The expected output is an exact restatement of all the records.

Records from a dataset:

___

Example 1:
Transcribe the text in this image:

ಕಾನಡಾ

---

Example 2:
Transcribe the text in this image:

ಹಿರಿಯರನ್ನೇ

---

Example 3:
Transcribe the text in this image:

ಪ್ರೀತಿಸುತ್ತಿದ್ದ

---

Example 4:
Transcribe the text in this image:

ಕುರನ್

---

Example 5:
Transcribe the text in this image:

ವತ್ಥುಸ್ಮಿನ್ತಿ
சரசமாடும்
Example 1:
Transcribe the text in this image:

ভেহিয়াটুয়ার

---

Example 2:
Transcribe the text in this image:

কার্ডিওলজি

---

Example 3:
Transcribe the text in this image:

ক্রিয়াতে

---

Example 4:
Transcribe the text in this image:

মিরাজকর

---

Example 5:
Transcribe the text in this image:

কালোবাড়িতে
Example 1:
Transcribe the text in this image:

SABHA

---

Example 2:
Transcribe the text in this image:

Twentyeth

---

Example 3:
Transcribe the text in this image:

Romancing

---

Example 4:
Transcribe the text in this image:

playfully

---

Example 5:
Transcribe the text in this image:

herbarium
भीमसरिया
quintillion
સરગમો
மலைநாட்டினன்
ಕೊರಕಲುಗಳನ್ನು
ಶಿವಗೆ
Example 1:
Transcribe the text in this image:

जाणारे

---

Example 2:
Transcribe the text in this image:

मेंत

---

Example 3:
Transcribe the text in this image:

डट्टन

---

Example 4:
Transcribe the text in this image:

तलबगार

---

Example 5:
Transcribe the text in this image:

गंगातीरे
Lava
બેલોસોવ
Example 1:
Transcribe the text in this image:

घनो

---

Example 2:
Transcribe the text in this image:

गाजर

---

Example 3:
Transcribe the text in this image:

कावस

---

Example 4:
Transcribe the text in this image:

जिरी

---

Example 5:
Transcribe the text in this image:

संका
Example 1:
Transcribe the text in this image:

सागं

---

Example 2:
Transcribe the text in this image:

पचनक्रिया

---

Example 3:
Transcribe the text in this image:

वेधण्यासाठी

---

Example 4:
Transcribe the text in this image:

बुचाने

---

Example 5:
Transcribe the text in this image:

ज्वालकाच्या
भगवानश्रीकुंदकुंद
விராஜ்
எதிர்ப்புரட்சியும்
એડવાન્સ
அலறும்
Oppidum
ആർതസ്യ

___

Written solution
Example 1:
Transcribe the text in this image:

ಕಾನಡಾ

---

Example 2:
Transcribe the text in this image:

ಹಿರಿಯರನ್ನೇ

---

Example 3:
Transcribe the text in this image:

ಪ್ರೀತಿಸುತ್ತಿದ್ದ

---

Example 4:
Transcribe the text in this image:

ಕುರನ್

---

Example 5:
Transcribe the text in this image:

ವತ್ಥುಸ್ಮಿನ್ತಿ
சரசமாடும்
Example 1:
Transcribe the text in this image:

ভেহিয়াটুয়ার

---

Example 2:
Transcribe the text in this image:

কার্ডিওলজি

---

Example 3:
Transcribe the text in this image:

ক্রিয়াতে

---

Example 4:
Transcribe the text in this image:

মিরাজকর

---

Example 5:
Transcribe the text in this image:

কালোবাড়িতে
Example 1:
Transcribe the text in this image:

SABHA

---

Example 2:
Transcribe the text in this image:

Twentyeth

---

Example 3:
Transcribe the text in this image:

Romancing

---

Example 4:
Transcribe the text in this image:

playfully

---

Example 5:
Transcribe the text in this image:

herbarium
भीमसरिया
quintillion
સરગમો
மலைநாட்டினன்
ಕೊರಕಲುಗಳನ್ನು
ಶಿವಗೆ
Example 1:
Transcribe the text in this image:

जाणारे

---

Example 2:
Transcribe the text in this image:

मेंत

---

Example 3:
Transcribe the text in this image:

डट्टन

---

Example 4:
Transcribe the text in this image:

तलबगार

---

Example 5:
Transcribe the text in this image:

गंगातीरे
Lava
બેલોસોવ
Example 1:
Transcribe the text in this image:

घनो

---

Example 2:
Transcribe the text in this image:

गाजर

---

Example 3:
Transcribe the text in this image:

कावस

---

Example 4:
Transcribe the text in this image:

जिरी

---

Example 5:
Transcribe the text in this image:

संका
Example 1:
Transcribe the text in this image:

सागं

---

Example 2:
Transcribe the text in this image:

पचनक्रिया

---

Example 3:
Transcribe the text in this image:

वेधण्यासाठी

---

Example 4:
Transcribe the text in this image:

बुचाने

---

Example 5:
Transcribe the text in this image:

ज्वालकाच्या
भगवानश्रीकुंदकुंद
விராஜ்
எதிர்ப்புரட்சியும்
એડવાન્સ
அலறும்
Oppidum
ആർതസ്യ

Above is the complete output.